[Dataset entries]
•••••
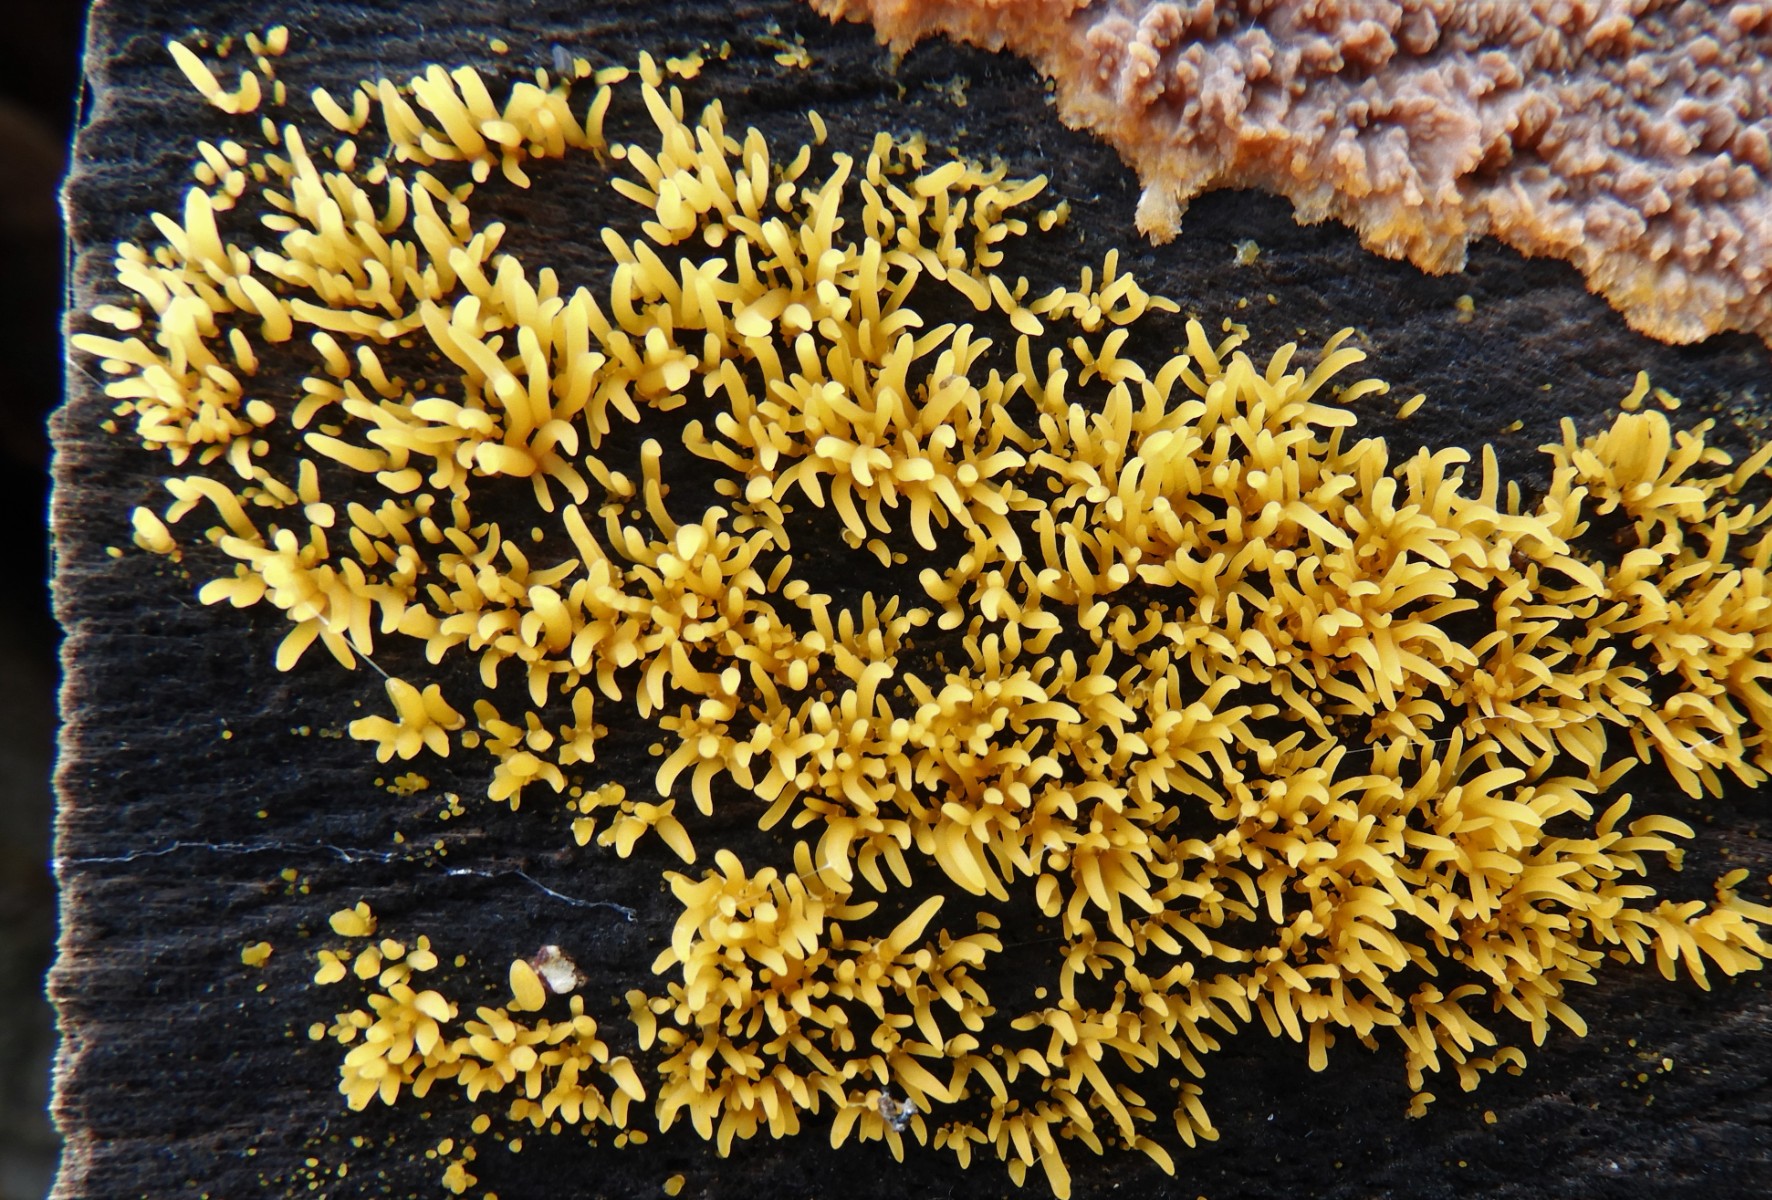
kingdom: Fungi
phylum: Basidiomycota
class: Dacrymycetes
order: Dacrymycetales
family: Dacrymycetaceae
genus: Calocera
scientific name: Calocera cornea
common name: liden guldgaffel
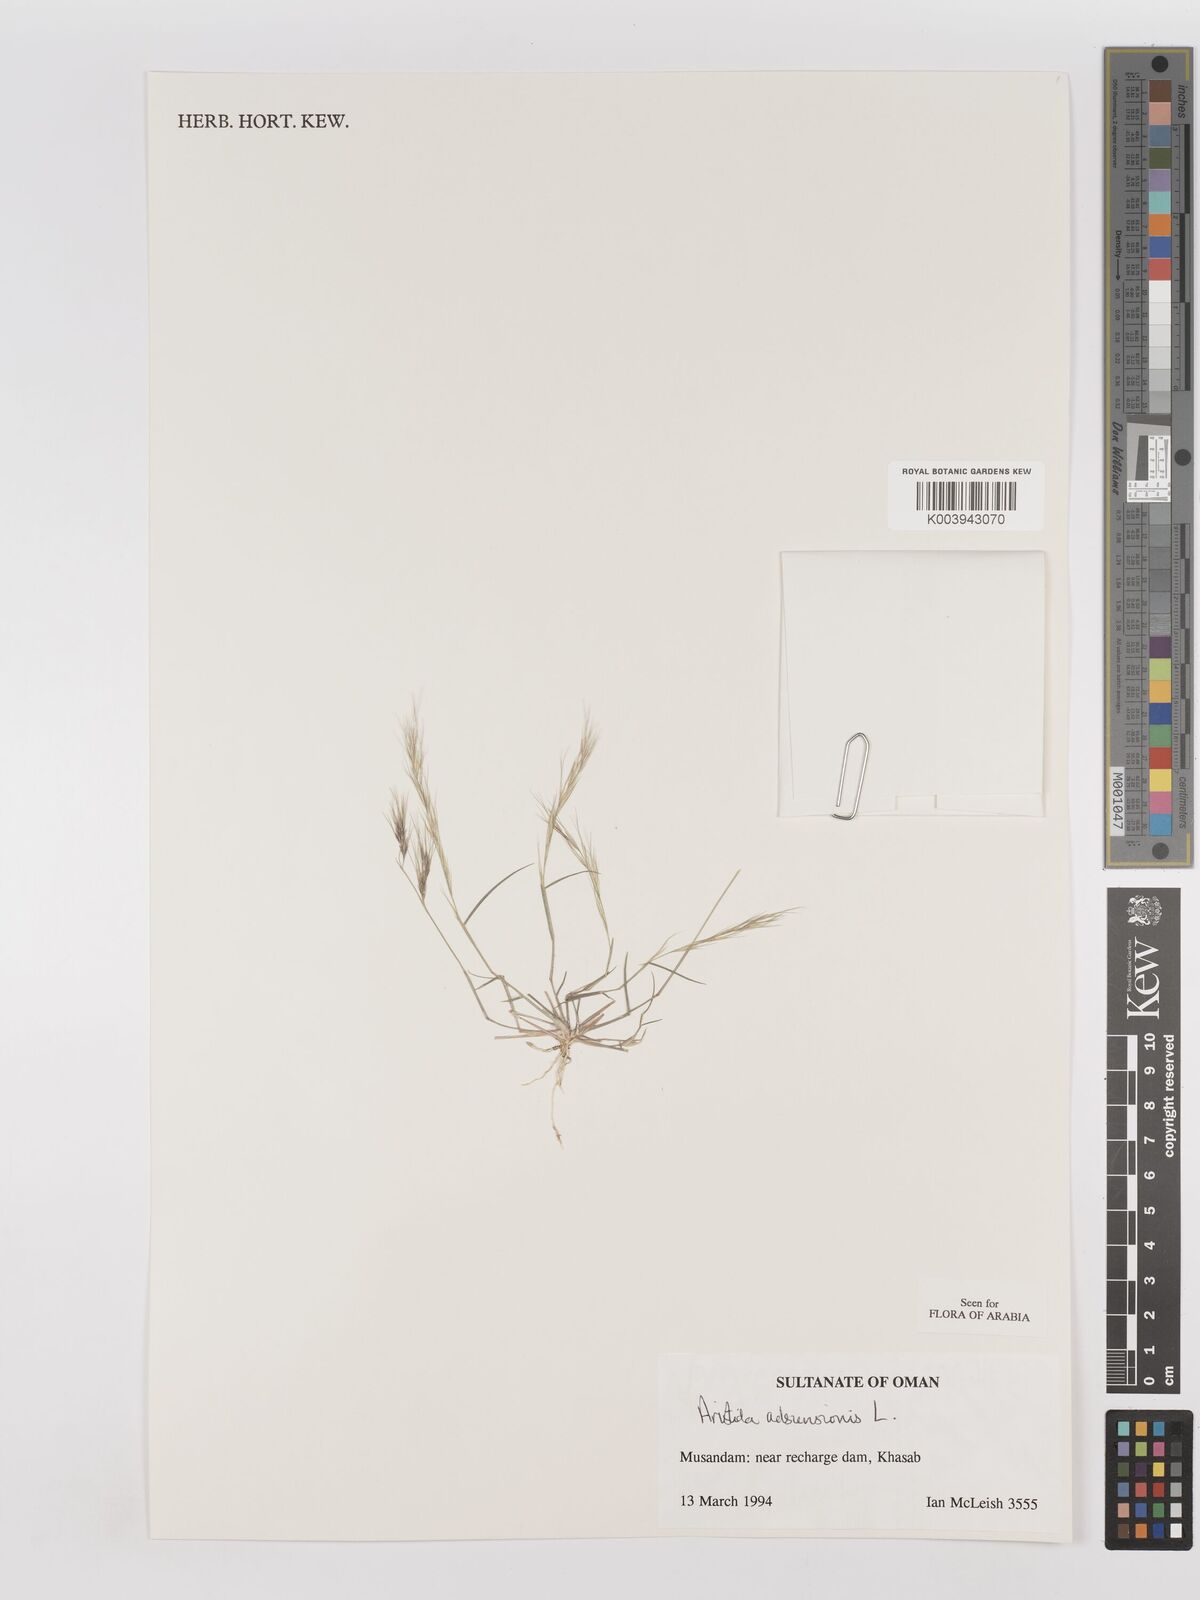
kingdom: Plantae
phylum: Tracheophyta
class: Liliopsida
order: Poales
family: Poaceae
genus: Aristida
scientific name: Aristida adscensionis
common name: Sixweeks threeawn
•••••
**Set problem**. Extract every line from the one containing "common name: liden guldgaffel" down to the end of the records, copying each line character for character and leaving the pictures out.

**Solved exercise**.
common name: liden guldgaffel
kingdom: Plantae
phylum: Tracheophyta
class: Liliopsida
order: Poales
family: Poaceae
genus: Aristida
scientific name: Aristida adscensionis
common name: Sixweeks threeawn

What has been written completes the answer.